▸ Work task
The entries shown next need to be written again word for word.

Items from a dataset
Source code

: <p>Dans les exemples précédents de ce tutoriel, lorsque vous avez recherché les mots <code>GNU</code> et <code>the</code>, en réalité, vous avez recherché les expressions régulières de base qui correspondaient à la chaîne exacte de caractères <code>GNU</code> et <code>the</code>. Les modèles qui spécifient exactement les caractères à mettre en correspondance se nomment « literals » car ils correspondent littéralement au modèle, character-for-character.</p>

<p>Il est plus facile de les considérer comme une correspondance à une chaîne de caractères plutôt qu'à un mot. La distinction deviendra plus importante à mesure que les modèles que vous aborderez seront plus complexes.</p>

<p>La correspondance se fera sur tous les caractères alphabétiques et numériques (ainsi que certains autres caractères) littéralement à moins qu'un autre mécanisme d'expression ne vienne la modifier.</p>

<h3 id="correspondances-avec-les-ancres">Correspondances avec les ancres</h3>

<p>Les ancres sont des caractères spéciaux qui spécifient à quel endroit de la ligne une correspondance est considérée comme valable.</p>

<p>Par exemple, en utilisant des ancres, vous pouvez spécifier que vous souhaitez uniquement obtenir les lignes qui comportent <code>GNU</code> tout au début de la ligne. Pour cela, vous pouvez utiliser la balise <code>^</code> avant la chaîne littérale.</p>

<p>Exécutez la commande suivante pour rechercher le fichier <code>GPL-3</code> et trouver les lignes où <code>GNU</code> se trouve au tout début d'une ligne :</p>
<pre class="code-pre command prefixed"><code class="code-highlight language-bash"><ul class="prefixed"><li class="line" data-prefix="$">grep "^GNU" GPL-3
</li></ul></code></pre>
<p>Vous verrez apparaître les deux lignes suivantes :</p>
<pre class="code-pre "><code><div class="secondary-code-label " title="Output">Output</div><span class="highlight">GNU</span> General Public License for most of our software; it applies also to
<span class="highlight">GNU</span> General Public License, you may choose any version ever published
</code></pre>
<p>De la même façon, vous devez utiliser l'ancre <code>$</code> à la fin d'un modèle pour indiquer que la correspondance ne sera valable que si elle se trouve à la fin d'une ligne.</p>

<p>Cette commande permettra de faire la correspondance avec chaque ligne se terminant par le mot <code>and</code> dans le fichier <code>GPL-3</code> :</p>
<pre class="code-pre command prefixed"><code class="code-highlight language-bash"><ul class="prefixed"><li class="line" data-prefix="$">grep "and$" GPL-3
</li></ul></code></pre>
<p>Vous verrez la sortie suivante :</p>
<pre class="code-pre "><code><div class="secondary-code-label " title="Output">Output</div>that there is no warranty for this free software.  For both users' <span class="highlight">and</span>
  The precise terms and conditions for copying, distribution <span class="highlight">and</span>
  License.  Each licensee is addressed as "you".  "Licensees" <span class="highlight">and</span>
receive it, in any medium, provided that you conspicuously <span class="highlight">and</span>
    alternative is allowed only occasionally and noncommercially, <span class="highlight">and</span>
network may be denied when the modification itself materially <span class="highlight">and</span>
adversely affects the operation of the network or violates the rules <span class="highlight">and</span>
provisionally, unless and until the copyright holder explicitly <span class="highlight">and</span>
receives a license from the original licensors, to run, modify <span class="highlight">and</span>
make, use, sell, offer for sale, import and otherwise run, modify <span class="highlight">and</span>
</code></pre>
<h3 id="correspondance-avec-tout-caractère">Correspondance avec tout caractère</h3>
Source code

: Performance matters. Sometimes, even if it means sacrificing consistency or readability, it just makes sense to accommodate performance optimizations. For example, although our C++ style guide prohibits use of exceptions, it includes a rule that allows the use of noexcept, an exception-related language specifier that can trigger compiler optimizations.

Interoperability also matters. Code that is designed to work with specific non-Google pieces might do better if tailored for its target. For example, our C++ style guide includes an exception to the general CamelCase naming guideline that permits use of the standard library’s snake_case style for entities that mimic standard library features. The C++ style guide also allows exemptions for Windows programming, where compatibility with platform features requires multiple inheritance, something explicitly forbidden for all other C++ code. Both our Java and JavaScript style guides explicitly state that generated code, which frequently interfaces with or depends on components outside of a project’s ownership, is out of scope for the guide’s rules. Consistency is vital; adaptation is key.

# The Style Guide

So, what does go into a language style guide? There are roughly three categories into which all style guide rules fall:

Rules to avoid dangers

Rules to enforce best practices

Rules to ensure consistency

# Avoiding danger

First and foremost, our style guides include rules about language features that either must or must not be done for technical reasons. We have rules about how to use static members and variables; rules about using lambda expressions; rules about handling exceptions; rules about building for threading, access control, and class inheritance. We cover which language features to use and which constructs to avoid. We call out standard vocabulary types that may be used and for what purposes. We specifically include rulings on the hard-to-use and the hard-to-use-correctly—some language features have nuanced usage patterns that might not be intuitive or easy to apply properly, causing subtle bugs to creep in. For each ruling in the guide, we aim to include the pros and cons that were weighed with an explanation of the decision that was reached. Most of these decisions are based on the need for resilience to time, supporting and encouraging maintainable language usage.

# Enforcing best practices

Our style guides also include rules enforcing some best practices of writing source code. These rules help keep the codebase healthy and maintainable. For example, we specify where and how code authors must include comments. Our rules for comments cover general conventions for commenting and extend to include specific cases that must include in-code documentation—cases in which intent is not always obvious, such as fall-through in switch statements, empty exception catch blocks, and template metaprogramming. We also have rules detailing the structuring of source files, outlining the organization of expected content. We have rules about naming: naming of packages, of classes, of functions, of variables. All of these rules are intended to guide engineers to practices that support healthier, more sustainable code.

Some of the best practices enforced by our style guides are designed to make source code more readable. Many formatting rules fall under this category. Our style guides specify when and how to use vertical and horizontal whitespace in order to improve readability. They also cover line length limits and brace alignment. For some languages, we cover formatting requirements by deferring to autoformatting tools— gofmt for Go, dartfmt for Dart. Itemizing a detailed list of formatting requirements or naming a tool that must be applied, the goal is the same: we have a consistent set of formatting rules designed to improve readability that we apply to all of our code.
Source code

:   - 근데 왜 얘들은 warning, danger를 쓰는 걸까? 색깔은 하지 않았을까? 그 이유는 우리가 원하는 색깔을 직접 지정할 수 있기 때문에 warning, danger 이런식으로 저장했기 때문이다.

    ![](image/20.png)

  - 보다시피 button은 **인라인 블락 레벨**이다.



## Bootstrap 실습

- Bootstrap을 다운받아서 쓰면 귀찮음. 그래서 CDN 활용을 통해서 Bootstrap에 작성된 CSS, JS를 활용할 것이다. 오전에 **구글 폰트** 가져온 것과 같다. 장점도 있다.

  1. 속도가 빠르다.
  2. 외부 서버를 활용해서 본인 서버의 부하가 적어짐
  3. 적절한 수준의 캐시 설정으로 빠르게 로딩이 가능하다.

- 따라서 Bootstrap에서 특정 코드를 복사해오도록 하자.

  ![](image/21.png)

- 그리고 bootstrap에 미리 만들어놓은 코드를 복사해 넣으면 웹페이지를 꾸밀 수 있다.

▸ Output for this exercise
Source code

: <p>Dans les exemples précédents de ce tutoriel, lorsque vous avez recherché les mots <code>GNU</code> et <code>the</code>, en réalité, vous avez recherché les expressions régulières de base qui correspondaient à la chaîne exacte de caractères <code>GNU</code> et <code>the</code>. Les modèles qui spécifient exactement les caractères à mettre en correspondance se nomment « literals » car ils correspondent littéralement au modèle, character-for-character.</p>

<p>Il est plus facile de les considérer comme une correspondance à une chaîne de caractères plutôt qu'à un mot. La distinction deviendra plus importante à mesure que les modèles que vous aborderez seront plus complexes.</p>

<p>La correspondance se fera sur tous les caractères alphabétiques et numériques (ainsi que certains autres caractères) littéralement à moins qu'un autre mécanisme d'expression ne vienne la modifier.</p>

<h3 id="correspondances-avec-les-ancres">Correspondances avec les ancres</h3>

<p>Les ancres sont des caractères spéciaux qui spécifient à quel endroit de la ligne une correspondance est considérée comme valable.</p>

<p>Par exemple, en utilisant des ancres, vous pouvez spécifier que vous souhaitez uniquement obtenir les lignes qui comportent <code>GNU</code> tout au début de la ligne. Pour cela, vous pouvez utiliser la balise <code>^</code> avant la chaîne littérale.</p>

<p>Exécutez la commande suivante pour rechercher le fichier <code>GPL-3</code> et trouver les lignes où <code>GNU</code> se trouve au tout début d'une ligne :</p>
<pre class="code-pre command prefixed"><code class="code-highlight language-bash"><ul class="prefixed"><li class="line" data-prefix="$">grep "^GNU" GPL-3
</li></ul></code></pre>
<p>Vous verrez apparaître les deux lignes suivantes :</p>
<pre class="code-pre "><code><div class="secondary-code-label " title="Output">Output</div><span class="highlight">GNU</span> General Public License for most of our software; it applies also to
<span class="highlight">GNU</span> General Public License, you may choose any version ever published
</code></pre>
<p>De la même façon, vous devez utiliser l'ancre <code>$</code> à la fin d'un modèle pour indiquer que la correspondance ne sera valable que si elle se trouve à la fin d'une ligne.</p>

<p>Cette commande permettra de faire la correspondance avec chaque ligne se terminant par le mot <code>and</code> dans le fichier <code>GPL-3</code> :</p>
<pre class="code-pre command prefixed"><code class="code-highlight language-bash"><ul class="prefixed"><li class="line" data-prefix="$">grep "and$" GPL-3
</li></ul></code></pre>
<p>Vous verrez la sortie suivante :</p>
<pre class="code-pre "><code><div class="secondary-code-label " title="Output">Output</div>that there is no warranty for this free software.  For both users' <span class="highlight">and</span>
  The precise terms and conditions for copying, distribution <span class="highlight">and</span>
  License.  Each licensee is addressed as "you".  "Licensees" <span class="highlight">and</span>
receive it, in any medium, provided that you conspicuously <span class="highlight">and</span>
    alternative is allowed only occasionally and noncommercially, <span class="highlight">and</span>
network may be denied when the modification itself materially <span class="highlight">and</span>
adversely affects the operation of the network or violates the rules <span class="highlight">and</span>
provisionally, unless and until the copyright holder explicitly <span class="highlight">and</span>
receives a license from the original licensors, to run, modify <span class="highlight">and</span>
make, use, sell, offer for sale, import and otherwise run, modify <span class="highlight">and</span>
</code></pre>
<h3 id="correspondance-avec-tout-caractère">Correspondance avec tout caractère</h3>
Source code

: Performance matters. Sometimes, even if it means sacrificing consistency or readability, it just makes sense to accommodate performance optimizations. For example, although our C++ style guide prohibits use of exceptions, it includes a rule that allows the use of noexcept, an exception-related language specifier that can trigger compiler optimizations.

Interoperability also matters. Code that is designed to work with specific non-Google pieces might do better if tailored for its target. For example, our C++ style guide includes an exception to the general CamelCase naming guideline that permits use of the standard library’s snake_case style for entities that mimic standard library features. The C++ style guide also allows exemptions for Windows programming, where compatibility with platform features requires multiple inheritance, something explicitly forbidden for all other C++ code. Both our Java and JavaScript style guides explicitly state that generated code, which frequently interfaces with or depends on components outside of a project’s ownership, is out of scope for the guide’s rules. Consistency is vital; adaptation is key.

# The Style Guide

So, what does go into a language style guide? There are roughly three categories into which all style guide rules fall:

Rules to avoid dangers

Rules to enforce best practices

Rules to ensure consistency

# Avoiding danger

First and foremost, our style guides include rules about language features that either must or must not be done for technical reasons. We have rules about how to use static members and variables; rules about using lambda expressions; rules about handling exceptions; rules about building for threading, access control, and class inheritance. We cover which language features to use and which constructs to avoid. We call out standard vocabulary types that may be used and for what purposes. We specifically include rulings on the hard-to-use and the hard-to-use-correctly—some language features have nuanced usage patterns that might not be intuitive or easy to apply properly, causing subtle bugs to creep in. For each ruling in the guide, we aim to include the pros and cons that were weighed with an explanation of the decision that was reached. Most of these decisions are based on the need for resilience to time, supporting and encouraging maintainable language usage.

# Enforcing best practices

Our style guides also include rules enforcing some best practices of writing source code. These rules help keep the codebase healthy and maintainable. For example, we specify where and how code authors must include comments. Our rules for comments cover general conventions for commenting and extend to include specific cases that must include in-code documentation—cases in which intent is not always obvious, such as fall-through in switch statements, empty exception catch blocks, and template metaprogramming. We also have rules detailing the structuring of source files, outlining the organization of expected content. We have rules about naming: naming of packages, of classes, of functions, of variables. All of these rules are intended to guide engineers to practices that support healthier, more sustainable code.

Some of the best practices enforced by our style guides are designed to make source code more readable. Many formatting rules fall under this category. Our style guides specify when and how to use vertical and horizontal whitespace in order to improve readability. They also cover line length limits and brace alignment. For some languages, we cover formatting requirements by deferring to autoformatting tools— gofmt for Go, dartfmt for Dart. Itemizing a detailed list of formatting requirements or naming a tool that must be applied, the goal is the same: we have a consistent set of formatting rules designed to improve readability that we apply to all of our code.
Source code

:   - 근데 왜 얘들은 warning, danger를 쓰는 걸까? 색깔은 하지 않았을까? 그 이유는 우리가 원하는 색깔을 직접 지정할 수 있기 때문에 warning, danger 이런식으로 저장했기 때문이다.

    ![](image/20.png)

  - 보다시피 button은 **인라인 블락 레벨**이다.



## Bootstrap 실습

- Bootstrap을 다운받아서 쓰면 귀찮음. 그래서 CDN 활용을 통해서 Bootstrap에 작성된 CSS, JS를 활용할 것이다. 오전에 **구글 폰트** 가져온 것과 같다. 장점도 있다.

  1. 속도가 빠르다.
  2. 외부 서버를 활용해서 본인 서버의 부하가 적어짐
  3. 적절한 수준의 캐시 설정으로 빠르게 로딩이 가능하다.

- 따라서 Bootstrap에서 특정 코드를 복사해오도록 하자.

  ![](image/21.png)

- 그리고 bootstrap에 미리 만들어놓은 코드를 복사해 넣으면 웹페이지를 꾸밀 수 있다.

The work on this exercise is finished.